Steven Purdy: I would add that while certain companies are faring better than others, the overall tone from management teams has incrementally deteriorated over the course of the year. All companies are expressing less confidence about their ability to predict the forward path of consumer behavior. Even companies that have met guidance are expressing more uncertainty about the future.

 

Are you seeing a difference between high-end and low-end consumers? Does that matter for the economy?

Salomon: We have definitely seen a bifurcation between the lower end and the higher end for several quarters now. Generally speaking, the high end has been very resilient while the low end is very challenged. There are numerous examples to reinforce the narrative on both sides. In terms of impact, the top 25% earners in the US account for almost half of consumer spend, whereas the lowest 25% earners account for 10% of consumer spend. So that high-end consumer really is crucial to the overall health of the economy.

 

An old adage is “never bet against the US consumer.” Are companies being too cautious about the consumer?

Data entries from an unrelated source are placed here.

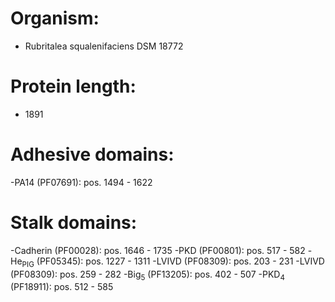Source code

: * Organism:
- Rubritalea squalenifaciens DSM 18772
* Protein length:
- 1891
* Adhesive domains:
-PA14 (PF07691): pos. 1494 - 1622
* Stalk domains:
-Cadherin (PF00028): pos. 1646 - 1735
-PKD (PF00801): pos. 517 - 582
-He_PIG (PF05345): pos. 1227 - 1311
-LVIVD (PF08309): pos. 203 - 231
-LVIVD (PF08309): pos. 259 - 282
-Big_5 (PF13205): pos. 402 - 507
-PKD_4 (PF18911): pos. 512 - 585

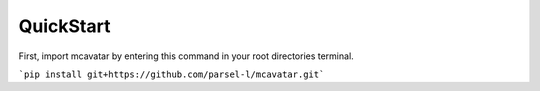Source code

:------------
 QuickStart
------------

First, import mcavatar by entering this command in your root directories terminal.

```pip install git+https://github.com/parsel-l/mcavatar.git```
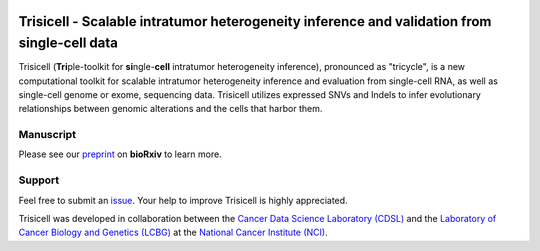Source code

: |DOI| |Stars| |Compatible| |PyPI| |PyPiDownloads| |Contributions Welcome| |Build Status|
|Docs Status| |Pre-commit| |Codecov| |License| |Code Style|


Trisicell - |subst|
===================


.. image:: https://raw.githubusercontent.com/faridrashidi/trisicell/master/docs/source/_static/images/overview.png
   :target: https://github.com/faridrashidi/trisicell
   :alt: overview
   :align: center


Trisicell (**Tri**\ ple-toolkit for **si**\ ngle-\ **cell** intratumor
heterogeneity inference), pronounced as "tricycle", is a new computational
toolkit for scalable intratumor heterogeneity inference and evaluation from
single-cell RNA, as well as single-cell genome or exome, sequencing data.
Trisicell utilizes expressed SNVs and Indels to infer evolutionary
relationships between genomic alterations and the cells that harbor them.


Manuscript
----------
Please see our `preprint`_ on **bioRxiv** to learn more.


Support
-------
Feel free to submit an `issue <https://github.com/faridrashidi/trisicell/issues/new/choose>`_.
Your help to improve Trisicell is highly appreciated.

Trisicell was developed in collaboration between the `Cancer Data Science Laboratory (CDSL) <https://ccr.cancer.gov/staff-directory/s-cenk-sahinalp>`_ and the `Laboratory of Cancer Biology and Genetics (LCBG) <https://ccr.cancer.gov/staff-directory/glenn-merlino>`_ at the `National Cancer Institute (NCI) <https://www.cancer.gov>`_.


.. |subst| replace:: Scalable intratumor heterogeneity inference and validation
                    from single-cell data

.. |DOI| image:: https://img.shields.io/badge/DOI-10.1101/2021.03.26.437185-orange?logo=gitbook&logoColor=FFFFFF&style=flat-square
    :target: https://doi.org/10.1101/2021.03.26.437185
    :alt: DOI

.. |PyPI| image:: https://img.shields.io/pypi/v/trisicell?logo=PyPi&logoColor=FFFFFF&style=flat-square&color=blue
    :target: https://pypi.org/project/trisicell
    :alt: PyPI

.. |PyPyDownloads| image:: https://img.shields.io/badge/dynamic/json?logo=PyPi&logoColor=FFFFFF&style=flat-square&color=blue&label=downloads&query=%24.total_downloads&url=https%3A%2F%2Fapi.pepy.tech%2Fapi%2Fprojects%2Ftrisicell
    :target: https://pepy.tech/project/trisicell
    :alt: PyPyDownloads

.. |PyPiDownloads| image:: https://img.shields.io/pypi/dm/trisicell.svg?logo=docusign&logoColor=FFFFFF&style=flat-square&color=blue
    :target: https://pepy.tech/project/trisicell
    :alt: PyPiDownloads

.. |Stars| image:: https://img.shields.io/github/stars/faridrashidi/trisicell?logo=GitHub&color=yellow&style=flat-square
    :target: https://github.com/faridrashidi/trisicell
    :alt: Stars

.. |Contributions Welcome| image:: https://img.shields.io/static/v1.svg?label=contributions&message=welcome&color=blue&logo=handshake&logoColor=FFFFFF&style=flat-square
    :target: https://github.com/faridrashidi/trisicell/blob/master/CODE_OF_CONDUCT.rst
    :alt: Contributions Welcome

.. |Compatible| image:: https://img.shields.io/pypi/pyversions/trisicell.svg?logo=python&logoColor=FFFFFF&style=flat-square&color=blue
    :target: https://pypi.org/project/trisicell
    :alt: Compatible

.. |Build Status| image:: https://img.shields.io/github/actions/workflow/status/faridrashidi/trisicell/ci.yml?branch=master&label=build&logo=githubactions&logoColor=FFFFFF&style=flat-square
    :target: https://github.com/faridrashidi/trisicell/actions?query=workflow%3ACI
    :alt: Build Status

.. |Docs Status| image:: https://img.shields.io/readthedocs/trisicell/latest?logo=readthedocs&logoColor=FFFFFF&style=flat-square
    :target: https://trisicell.readthedocs.io
    :alt: Docs Status

.. |Pre-commit| image:: https://img.shields.io/badge/pre--commit.ci-passing-brightgreen?logo=pre-commit&logoColor=white&style=flat-square
    :target: https://results.pre-commit.ci/latest/github/faridrashidi/trisicell/master
    :alt: Pre-commit

.. |Code Style| image:: https://img.shields.io/badge/code%20style-black-000000.svg?logo=visualstudiocode&logoColor=FFFFFF&style=flat-square
    :target: https://github.com/python/black
    :alt: Code Style

.. |Code Score| image:: https://img.shields.io/lgtm/grade/python/github/faridrashidi/trisicell.svg?logo=lgtm&logoWidth=18&style=flat-square
    :target: https://lgtm.com/projects/g/faridrashidi/trisicell/context:python
    :alt: Code Score

.. |Codecov| image:: https://img.shields.io/codecov/c/github/faridrashidi/trisicell?logo=codecov&logoColor=white&style=flat-square
    :target: https://codecov.io/gh/faridrashidi/trisicell
    :alt: Codecov

.. |License| image:: https://img.shields.io/pypi/l/trisicell.svg?logo=creativecommons&logoColor=FFFFFF&style=flat-square&color=blueviolet
    :target: https://github.com/faridrashidi/trisicell/blob/master/LICENSE
    :alt: License


.. _preprint: https://doi.org/10.1101/2021.03.26.437185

Purdy: Let’s spend a moment on the ‘bull case’ for the high-end and low-end consumer. For the low end, the most positive narrative is ‘it isn’t getting worse’. While credit card companies are seeing rising delinquencies, there is a decline in the rate of change month-over-month, so some believe this is the first derivative of stabilization. The high-end cohort's resilience is really driven by the wealth effect from high home prices and an all-time high stock market. We aren’t calling for a major pull-back in either, but we believe these consumers can change their spending quickly if there is volatility or increased uncertainty. A number of CEOs have commented that their consumers are remarkably aware of the risks around macro uncertainty—elections, geopolitical conflicts, interest rates, inflation, markets, etc. Our view is if there is any meaningful volatility on this front we could see an abrupt pull-back on spending at the high end.

 

What about the job market? What are you hearing from companies? What could cause layoffs to occur?

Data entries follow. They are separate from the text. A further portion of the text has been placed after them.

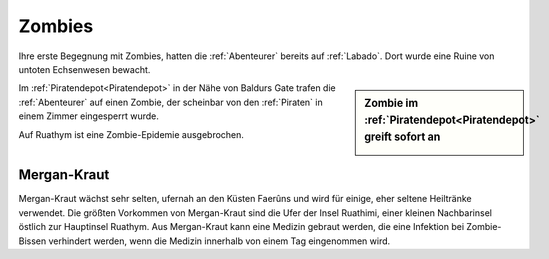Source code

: .. _Zombies:

Zombies
=======

Ihre erste Begegnung mit Zombies, hatten die :ref:`Abenteurer` bereits auf :ref:`Labado`. Dort wurde eine Ruine von untoten Echsenwesen bewacht.

.. sidebar:: Zombie im :ref:`Piratendepot<Piratendepot>` greift sofort an

   .. image:: /static/Zombie\ im\ Piratendepot.webp

Im :ref:`Piratendepot<Piratendepot>` in der Nähe von Baldurs Gate trafen die :ref:`Abenteurer` auf einen Zombie, der scheinbar von den :ref:`Piraten` in einem Zimmer eingesperrt wurde.

Auf Ruathym ist eine Zombie-Epidemie ausgebrochen.

.. _Mergan-Kraut:

Mergan-Kraut
------------

Mergan-Kraut wächst sehr selten, ufernah an den Küsten Faerûns und wird für einige, eher seltene Heiltränke verwendet. Die größten Vorkommen von Mergan-Kraut sind die Ufer der Insel Ruathimi, einer kleinen Nachbarinsel östlich zur Hauptinsel Ruathym. Aus Mergan-Kraut kann eine Medizin gebraut werden, die eine Infektion bei Zombie-Bissen verhindert werden, wenn die Medizin innerhalb von einem Tag eingenommen wird.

Purdy: During Covid, managers were quick to let go of people. They immediately regretted that decision and we pivoted to a world of ‘labor hoarding’ for the ’21-’23 period. We are now seeing a much more balanced labor market at the company level. To be clear, management teams don’t feel like they are on the verge of large-scale cuts, but at the same time, we don’t think they would hesitate to pull that lever if they felt it was necessary. In terms of what could cause future layoffs, we’d highlight the retreat in price inflation. This is great news for consumers and the Fed, but it presents challenges for companies. Companies have been able to push price freely over the past few years without a big hit to demand. We’re seeing ‘elasticity’ rising across companies which is reducing the ability to raise prices, dampening the top line, and causing margin pressure. Typically, when companies can’t control price or growth, they focus on cost. This often leads to headcount reductions over time.

 

What do you think the Fed is going to do from here? Will it help alleviate stress on the consumer? How are we positioning now?

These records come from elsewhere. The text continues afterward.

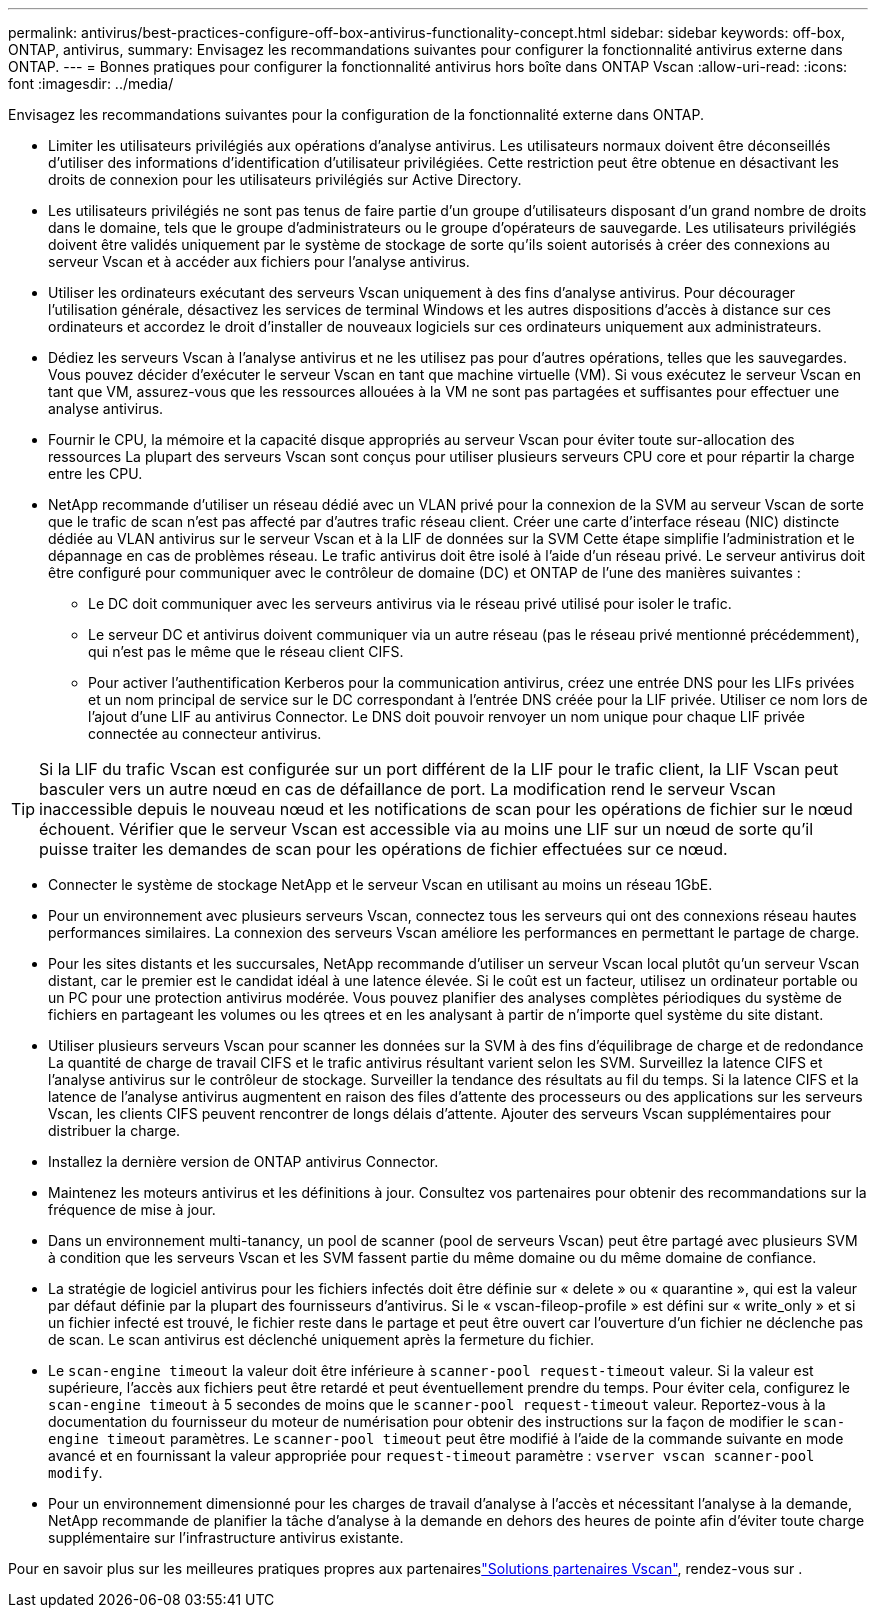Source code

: ---
permalink: antivirus/best-practices-configure-off-box-antivirus-functionality-concept.html 
sidebar: sidebar 
keywords: off-box, ONTAP, antivirus, 
summary: Envisagez les recommandations suivantes pour configurer la fonctionnalité antivirus externe dans ONTAP. 
---
= Bonnes pratiques pour configurer la fonctionnalité antivirus hors boîte dans ONTAP Vscan
:allow-uri-read: 
:icons: font
:imagesdir: ../media/


[role="lead"]
Envisagez les recommandations suivantes pour la configuration de la fonctionnalité externe dans ONTAP.

* Limiter les utilisateurs privilégiés aux opérations d'analyse antivirus. Les utilisateurs normaux doivent être déconseillés d'utiliser des informations d'identification d'utilisateur privilégiées. Cette restriction peut être obtenue en désactivant les droits de connexion pour les utilisateurs privilégiés sur Active Directory.
* Les utilisateurs privilégiés ne sont pas tenus de faire partie d'un groupe d'utilisateurs disposant d'un grand nombre de droits dans le domaine, tels que le groupe d'administrateurs ou le groupe d'opérateurs de sauvegarde. Les utilisateurs privilégiés doivent être validés uniquement par le système de stockage de sorte qu'ils soient autorisés à créer des connexions au serveur Vscan et à accéder aux fichiers pour l'analyse antivirus.
* Utiliser les ordinateurs exécutant des serveurs Vscan uniquement à des fins d'analyse antivirus. Pour décourager l'utilisation générale, désactivez les services de terminal Windows et les autres dispositions d'accès à distance sur ces ordinateurs et accordez le droit d'installer de nouveaux logiciels sur ces ordinateurs uniquement aux administrateurs.
* Dédiez les serveurs Vscan à l'analyse antivirus et ne les utilisez pas pour d'autres opérations, telles que les sauvegardes. Vous pouvez décider d'exécuter le serveur Vscan en tant que machine virtuelle (VM). Si vous exécutez le serveur Vscan en tant que VM, assurez-vous que les ressources allouées à la VM ne sont pas partagées et suffisantes pour effectuer une analyse antivirus.
* Fournir le CPU, la mémoire et la capacité disque appropriés au serveur Vscan pour éviter toute sur-allocation des ressources La plupart des serveurs Vscan sont conçus pour utiliser plusieurs serveurs CPU core et pour répartir la charge entre les CPU.
* NetApp recommande d'utiliser un réseau dédié avec un VLAN privé pour la connexion de la SVM au serveur Vscan de sorte que le trafic de scan n'est pas affecté par d'autres trafic réseau client. Créer une carte d'interface réseau (NIC) distincte dédiée au VLAN antivirus sur le serveur Vscan et à la LIF de données sur la SVM Cette étape simplifie l'administration et le dépannage en cas de problèmes réseau. Le trafic antivirus doit être isolé à l'aide d'un réseau privé. Le serveur antivirus doit être configuré pour communiquer avec le contrôleur de domaine (DC) et ONTAP de l'une des manières suivantes :
+
** Le DC doit communiquer avec les serveurs antivirus via le réseau privé utilisé pour isoler le trafic.
** Le serveur DC et antivirus doivent communiquer via un autre réseau (pas le réseau privé mentionné précédemment), qui n'est pas le même que le réseau client CIFS.
** Pour activer l'authentification Kerberos pour la communication antivirus, créez une entrée DNS pour les LIFs privées et un nom principal de service sur le DC correspondant à l'entrée DNS créée pour la LIF privée. Utiliser ce nom lors de l'ajout d'une LIF au antivirus Connector. Le DNS doit pouvoir renvoyer un nom unique pour chaque LIF privée connectée au connecteur antivirus.





TIP: Si la LIF du trafic Vscan est configurée sur un port différent de la LIF pour le trafic client, la LIF Vscan peut basculer vers un autre nœud en cas de défaillance de port. La modification rend le serveur Vscan inaccessible depuis le nouveau nœud et les notifications de scan pour les opérations de fichier sur le nœud échouent. Vérifier que le serveur Vscan est accessible via au moins une LIF sur un nœud de sorte qu'il puisse traiter les demandes de scan pour les opérations de fichier effectuées sur ce nœud.

* Connecter le système de stockage NetApp et le serveur Vscan en utilisant au moins un réseau 1GbE.
* Pour un environnement avec plusieurs serveurs Vscan, connectez tous les serveurs qui ont des connexions réseau hautes performances similaires. La connexion des serveurs Vscan améliore les performances en permettant le partage de charge.
* Pour les sites distants et les succursales, NetApp recommande d'utiliser un serveur Vscan local plutôt qu'un serveur Vscan distant, car le premier est le candidat idéal à une latence élevée. Si le coût est un facteur, utilisez un ordinateur portable ou un PC pour une protection antivirus modérée. Vous pouvez planifier des analyses complètes périodiques du système de fichiers en partageant les volumes ou les qtrees et en les analysant à partir de n'importe quel système du site distant.
* Utiliser plusieurs serveurs Vscan pour scanner les données sur la SVM à des fins d'équilibrage de charge et de redondance La quantité de charge de travail CIFS et le trafic antivirus résultant varient selon les SVM. Surveillez la latence CIFS et l'analyse antivirus sur le contrôleur de stockage. Surveiller la tendance des résultats au fil du temps. Si la latence CIFS et la latence de l'analyse antivirus augmentent en raison des files d'attente des processeurs ou des applications sur les serveurs Vscan, les clients CIFS peuvent rencontrer de longs délais d'attente. Ajouter des serveurs Vscan supplémentaires
pour distribuer la charge.
* Installez la dernière version de ONTAP antivirus Connector.
* Maintenez les moteurs antivirus et les définitions à jour. Consultez vos partenaires pour obtenir des recommandations sur la fréquence de mise à jour.
* Dans un environnement multi-tanancy, un pool de scanner (pool de serveurs Vscan) peut être partagé avec plusieurs SVM à condition que les serveurs Vscan et les SVM fassent partie du même domaine ou du même domaine de confiance.
* La stratégie de logiciel antivirus pour les fichiers infectés doit être définie sur « delete » ou « quarantine », qui est la valeur par défaut définie par la plupart des fournisseurs d'antivirus. Si le « vscan-fileop-profile » est défini sur « write_only » et si un fichier infecté est trouvé, le fichier reste dans le partage et peut être ouvert car l'ouverture d'un fichier ne déclenche pas de scan. Le scan antivirus est déclenché uniquement après la fermeture du fichier.
* Le `scan-engine timeout` la valeur doit être inférieure à `scanner-pool request-timeout` valeur.
Si la valeur est supérieure, l'accès aux fichiers peut être retardé et peut éventuellement prendre du temps.
Pour éviter cela, configurez le `scan-engine timeout` à 5 secondes de moins que le `scanner-pool request-timeout` valeur. Reportez-vous à la documentation du fournisseur du moteur de numérisation pour obtenir des instructions sur la façon de modifier le `scan-engine timeout` paramètres. Le `scanner-pool timeout` peut être modifié à l'aide de la commande suivante en mode avancé et en fournissant la valeur appropriée pour `request-timeout` paramètre :
`vserver vscan scanner-pool modify`.
* Pour un environnement dimensionné pour les charges de travail d'analyse à l'accès et nécessitant l'analyse à la demande, NetApp recommande de planifier la tâche d'analyse à la demande en dehors des heures de pointe afin d'éviter toute charge supplémentaire sur l'infrastructure antivirus existante.


Pour en savoir plus sur les meilleures pratiques propres aux partenaireslink:../antivirus/vscan-partner-solutions.html["Solutions partenaires Vscan"], rendez-vous sur .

Purdy: Our base case has been the Fed will start to reduce rates from currently restrictive levels. While this is positive for consumers, we think the positive impact will be felt with a lag. So reducing rates will not immediately translate to a strengthened consumer. In terms of positioning, we continue to be defensively positioned in credit. This is informed by both our concerned view on the consumer and economy, but also by the fact that credit spreads (our preferred metric) are at historically tight levels. We expect spread widening in the future and prefer to use those moments as entry points to add credit exposure.